On the Computation of the Zariski Closure of Finitely Generated Groups of Matrices
Klara Nosan, Amaury Pouly, Sylvain Schmitz, Mahsa Shirmohammadi, James Worrell
TL;DR
This paper addresses the computational problem of obtaining the Zariski closure of a finitely generated matrix group and provides new elementary-time bounds. By developing a quantitative structure lemma that isolates a finite-index subgroup H with a commutative quotient over the unipotent part, and by leveraging a pistil construction for semisimple components, the authors bound the degree of the defining polynomials by $$(\log h)^{2^{|S|^{\exp^6(\mathrm{poly}(n))}}}$$ (and a sharper bound when all elements are semisimple). The combination of these degree bounds with algorithmic reductions (including Maser's bounds on eigenvalue multiplicative relations and Dube’s bound on elimination) yields an explicit, elementary-time algorithm to compute the Zariski closure, along with a finite bound on the length of chains of linear algebraic groups over a fixed number field.
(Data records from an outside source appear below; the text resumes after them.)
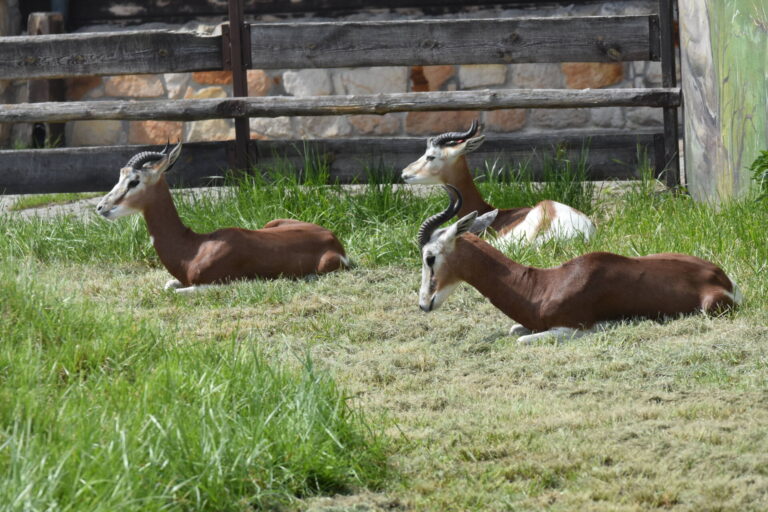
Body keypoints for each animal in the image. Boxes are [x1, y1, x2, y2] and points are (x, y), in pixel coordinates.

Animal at [96, 142, 348, 292]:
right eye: (120, 176)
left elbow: (177, 292)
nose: (100, 207)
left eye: (134, 181)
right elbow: (168, 286)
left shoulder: (216, 284)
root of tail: (333, 239)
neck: (193, 248)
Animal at [416, 185, 740, 344]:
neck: (541, 287)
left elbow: (522, 341)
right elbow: (514, 332)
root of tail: (722, 278)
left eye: (429, 256)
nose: (423, 304)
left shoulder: (573, 328)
The work also extends the framework to unitary/orthogonal cases, yielding triply-exponential chain bounds, and discusses extensions to number fields and the dependence on dimension and height. Overall, the results provide the first fully explicit, elementary-time complexity bounds for this fundamental algebraic problem, with implications for applications in quantum computing and program verification where Zariski-closure representations enable powerful algebraic tools.
Abstract
We investigate the complexity of computing the Zariski closure of a finitely generated group of matrices. The Zariski closure was previously shown to be computable by Derksen, Jeandel, and Koiran, but the termination argument for their algorithm appears not to yield any complexity bound. In this paper we follow a different approach and obtain a bound on the degree of the polynomials that define the closure. Our bound shows that the closure can be computed in elementary time. We also obtain upper bounds on the length of chains of linear algebraic groups, where all the groups are generated over a fixed number field.